Lumo stupste das Tier an. Dann nochmal. Schließlich bellte er einmal, ganz leise.

„Du gibst auch nicht auf, was?“

Sie hob den Igel auf und warf ihn ein kleines Stück. Lumo hinkte hinterher, brachte ihn zurück. Immer wieder.

Nach dem dritten Wurf stand Luisa auf. Ohne es zu merken. Ohne nachzudenken.


„Was hast du gerade getan?“, fragte Herr Klee von der Tür.

Sie sah an sich hinunter. Ihre Hände hingen an den Seiten. Keine Gehhilfe. Kein Halt.

„Ich… ich stand einfach.“

„Und du hast es nicht mal bemerkt.“

Lumo bellte leise, als hätte er es gewusst.


Am Heiligabend war der Therapieraum festlich geschmückt. Lichterketten, Zimtduft, ein kleiner Weihnachtsbaum mit selbst gebasteltem Schmuck. Die Kinder sangen. Einige saßen im Kreis, andere lagen auf Matten.

Luisa war müde, aber glücklich.

Ihr Vater saß neben ihr, trank heißen Kakao.

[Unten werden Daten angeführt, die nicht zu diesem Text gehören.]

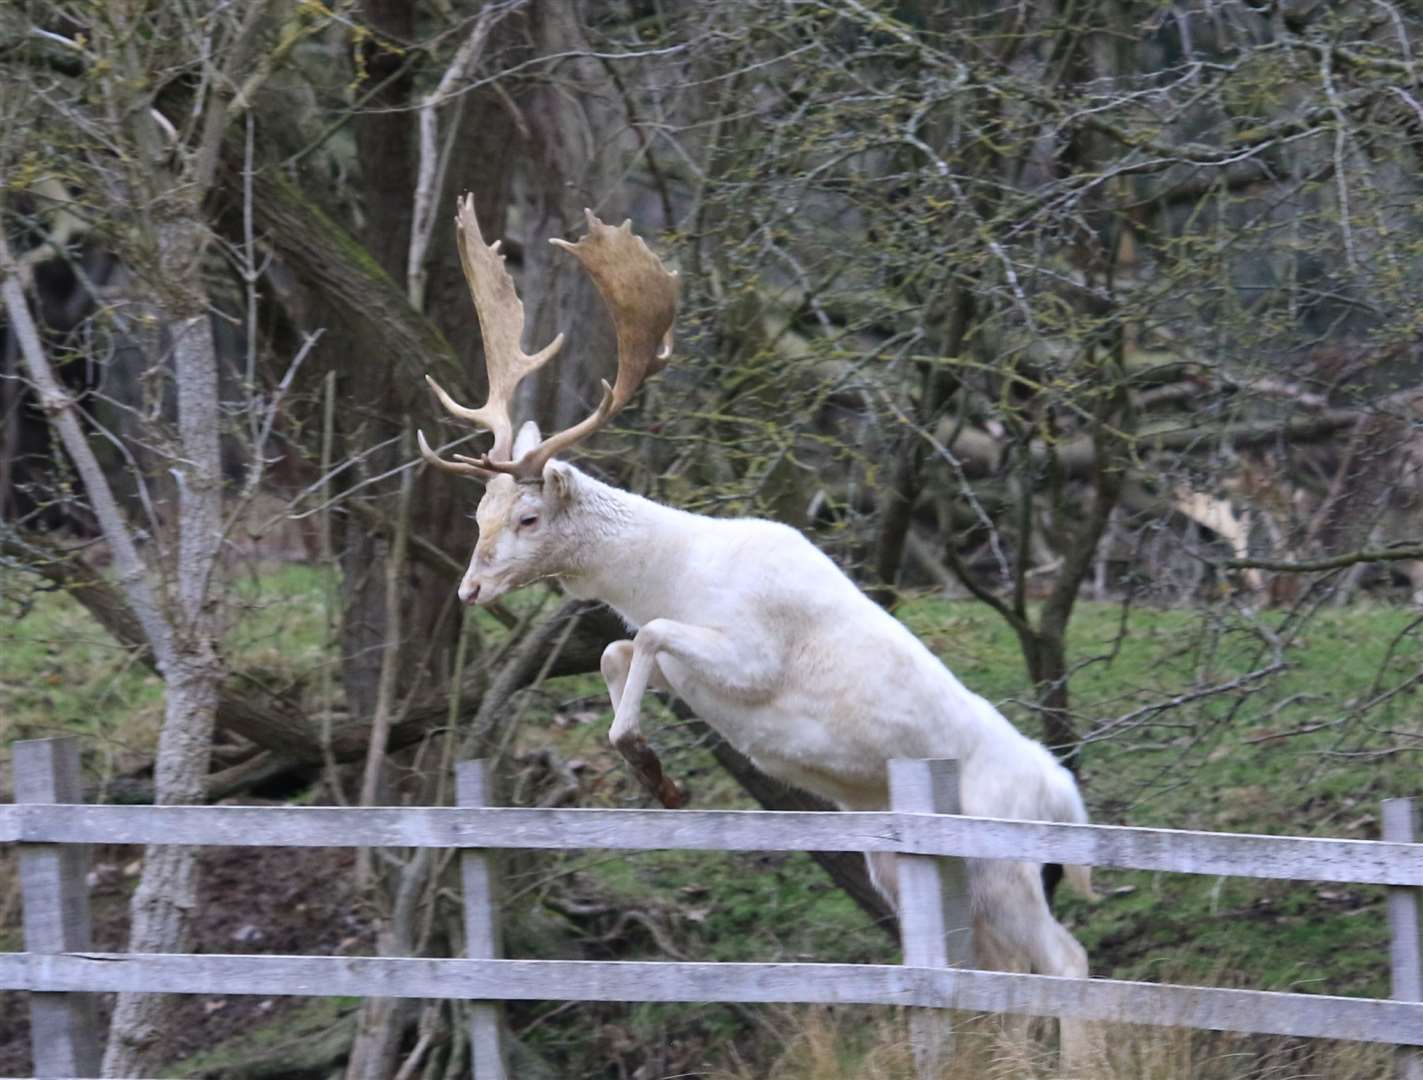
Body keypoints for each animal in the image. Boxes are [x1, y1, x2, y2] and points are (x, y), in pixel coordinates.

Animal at [415, 194, 1092, 1030]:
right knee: (998, 971)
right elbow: (616, 650)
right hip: (921, 868)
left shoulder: (753, 653)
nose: (469, 591)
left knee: (1065, 961)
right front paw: (657, 775)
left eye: (529, 517)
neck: (679, 574)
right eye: (479, 510)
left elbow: (646, 638)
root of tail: (1065, 797)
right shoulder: (685, 664)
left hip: (1007, 861)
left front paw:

„Du bist weit gekommen“, sagte er leise.

„Noch nicht weit genug.“

„Doch“, sagte er. „Du hast angefangen zu laufen und das ist der schwerste Teil.“

Sie dachte nach.

„Ich glaube, Lumo hat das zuerst gemacht. In meinem Herzen.“


Als sie ins Zimmer zurückkamen, lag ein kleines Geschenk auf dem Bett. In Packpapier eingewickelt, mit einer roten Schleife. Kein Absender.

Sie öffnete es vorsichtig.

Darin lag eine selbstgenähte Mütze. Und ein kleiner Zettel.

Für dein nächstes Ziel. Die Welt da draußen wartet.

Luisa drehte den Zettel um. Hinten war ein Abdruck, eine Hundepfote, in Stempelfarbe.

Sie legte die Mütze auf ihr Kopfkissen, dann nahm sie Lumo sanft in den Arm.

„Wir sind noch nicht fertig, du und ich.“


Und als die Glocke zur Mitternachtsmesse läutete, wusste sie plötzlich, wohin der nächste Schritt führen musste.